Outside work, where he spends up to 100 hours a week, Musk says he devotes nearly all his spare time to being a good dad. His children are the reason he gave up flying his military jet.
“I have five kids and Iron Man does not have any kids,” he says. “After having kids and running companies, I had so many responsibilities I decided it was not wise to take personal risks.”
So are Musk and his entrepreneurial kin the future of space travel? As NASA, the big daddy of the global space business, struggles with reduced budgets and a skeptical public, it seems perfectly possible. SpaceX is getting into orbit for a fraction of the cost of the space shuttle program. It aims to make money as an ongoing business concern, rather than draining an ever-tightening public purse. It wants to drive the costs down and improve reliability and make space travel something that is open to everyone. Only private business, Musk thinks, can do that.
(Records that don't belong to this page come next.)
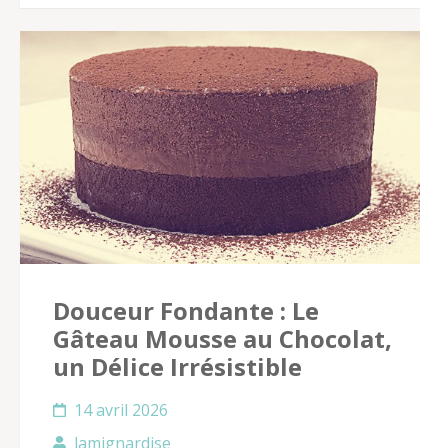
Douceur Fondante : Le
Gâteau Mousse au Chocolat,
un Délice Irrésistible
14 avril 2026
lamignardise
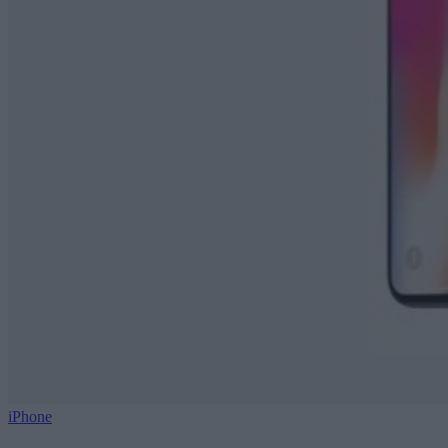
iPhone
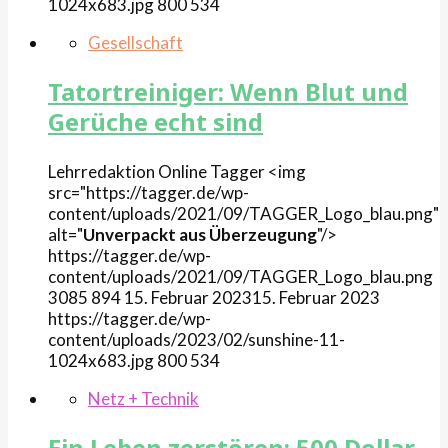
1024x683.jpg
800
534
Gesellschaft
Tatortreiniger: Wenn Blut und
Gerüche echt sind
Lehrredaktion Online
Tagger
<img
src="https://tagger.de/wp-
content/uploads/2021/09/TAGGER_Logo_blau.png"
alt="
Unverpackt aus Überzeugung
"/>
https://tagger.de/wp-
content/uploads/2021/09/TAGGER_Logo_blau.png
3085
894
15. Februar 2023
15. Februar 2023
https://tagger.de/wp-
content/uploads/2023/02/sunshine-11-
1024x683.jpg
800
534
Netz + Technik
Ein Leben zerstören: 500 Dollar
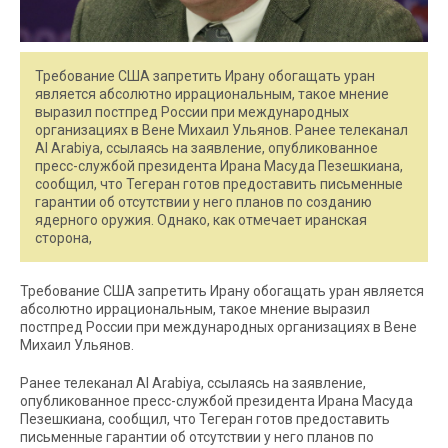
Требование США запретить Ирану обогащать уран
является абсолютно иррациональным, такое мнение
выразил постпред России при международных
организациях в Вене Михаил Ульянов. Ранее телеканал
Al Arabiya, ссылаясь на заявление, опубликованное
пресс-службой президента Ирана Масуда Пезешкиана,
сообщил, что Тегеран готов предоставить письменные
гарантии об отсутствии у него планов по созданию
ядерного оружия. Однако, как отмечает иранская
сторона,
Требование США запретить Ирану обогащать уран является
абсолютно иррациональным, такое мнение выразил
постпред России при международных организациях в Вене
Михаил Ульянов.
Ранее телеканал Al Arabiya, ссылаясь на заявление,
опубликованное пресс-службой президента Ирана Масуда
Пезешкиана, сообщил, что Тегеран готов предоставить
письменные гарантии об отсутствии у него планов по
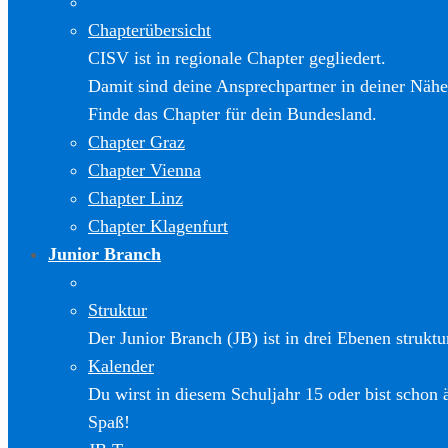
Chapterübersicht
CISV ist in regionale Chapter gegliedert.
Damit sind deine Ansprechpartner in deiner Nähe
Finde das Chapter für dein Bundesland.
Chapter Graz
Chapter Vienna
Chapter Linz
Chapter Klagenfurt
Junior Branch
Struktur
Der Junior Branch (JB) ist in drei Ebenen struktur
Kalender
Du wirst in diesem Schuljahr 15 oder bist schon 
Spaß!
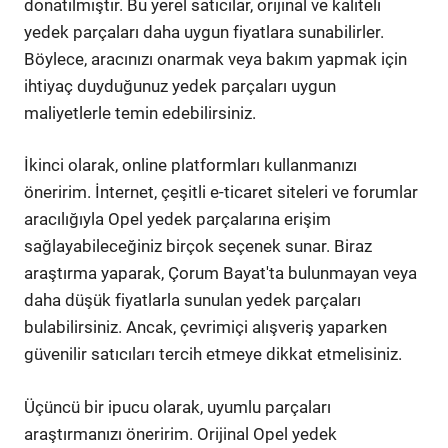
donatılmıştır. Bu yerel satıcılar, orijinal ve kaliteli
yedek parçaları daha uygun fiyatlara sunabilirler.
Böylece, aracınızı onarmak veya bakım yapmak için
ihtiyaç duyduğunuz yedek parçaları uygun
maliyetlerle temin edebilirsiniz.
İkinci olarak, online platformları kullanmanızı
öneririm. İnternet, çeşitli e-ticaret siteleri ve forumlar
aracılığıyla Opel yedek parçalarına erişim
sağlayabileceğiniz birçok seçenek sunar. Biraz
araştırma yaparak, Çorum Bayat'ta bulunmayan veya
daha düşük fiyatlarla sunulan yedek parçaları
bulabilirsiniz. Ancak, çevrimiçi alışveriş yaparken
güvenilir satıcıları tercih etmeye dikkat etmelisiniz.
Üçüncü bir ipucu olarak, uyumlu parçaları
araştırmanızı öneririm. Orijinal Opel yedek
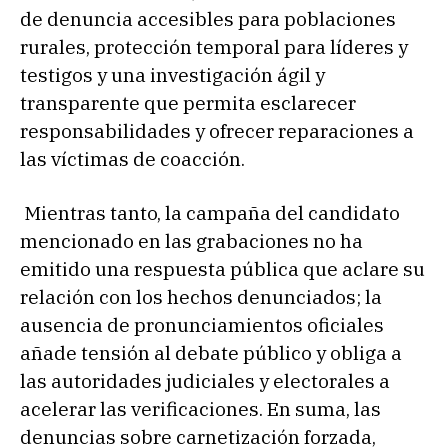
de denuncia accesibles para poblaciones
rurales, protección temporal para líderes y
testigos y una investigación ágil y
transparente que permita esclarecer
responsabilidades y ofrecer reparaciones a
las víctimas de coacción.
Mientras tanto, la campaña del candidato
mencionado en las grabaciones no ha
emitido una respuesta pública que aclare su
relación con los hechos denunciados; la
ausencia de pronunciamientos oficiales
añade tensión al debate público y obliga a
las autoridades judiciales y electorales a
acelerar las verificaciones. En suma, las
denuncias sobre carnetización forzada,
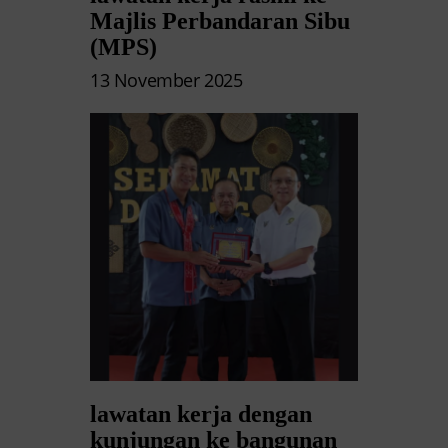
Majlis Perbandaran Sibu
(MPS)
13 November 2025
lawatan kerja dengan
kunjungan ke bangunan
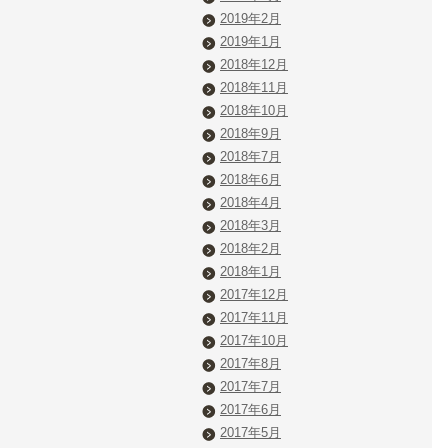
2019年2月
2019年1月
2018年12月
2018年11月
2018年10月
2018年9月
2018年7月
2018年6月
2018年4月
2018年3月
2018年2月
2018年1月
2017年12月
2017年11月
2017年10月
2017年8月
2017年7月
2017年6月
2017年5月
“The fundamental barriers are improving reliability and reducing cost, and the government is not that good at either. Would you prefer to fly Virgin Atlantic or Soviet-era Aeroflot?” he says.
However, Musk remains a dreamer, not just a businessman. He did not create SpaceX to get rich for the second time. Instead, he is risking his fortune to start a company in a field most people said could not support a project like SpaceX. Again and again, he returns to the themes that keep him going. He sees what SpaceX is doing as part of humanity’s destiny.
“I think life on Earth must be about more than just solving problems ... It’s got to be something inspiring even if it is vicarious. When the US landed on the moon it was for all humanity. We count that as a human achievement. Anyone who could get near a TV got near a TV. If there was one TV in an African village and you had to walk [80km] to get there, you’d do it,” he says.
And through it all is the desire to colonize Mars. Musk insists that his most powerful Falcon 9 rockets could already launch missions to Mars if assembled in Earth’s orbit. He wants SpaceX to help humanity spread into space, just like the first European explorers setting out for the New World.
“One of the long-term goals of SpaceX is, ultimately, to get the price of transporting people and product to Mars to be low enough and with a high enough reliability that if somebody wanted to sell all their belongings and move to a new planet and forge a new civilization they could do so,” he says.
Musk’s belief that this can be achieved in two decades is something that most experts would scoff at, but Musk, characteristically, finds it frustratingly slow.
“Twenty years seems like semi-infinity to me. That’s a long time,” he says, as if surprised that anyone could doubt his aims.
It is certainly tempting to dismiss it as a flight of fancy. Except, behind him on SpaceX’s factory floor, Musk’s nascent fleet of working space rockets are already being built.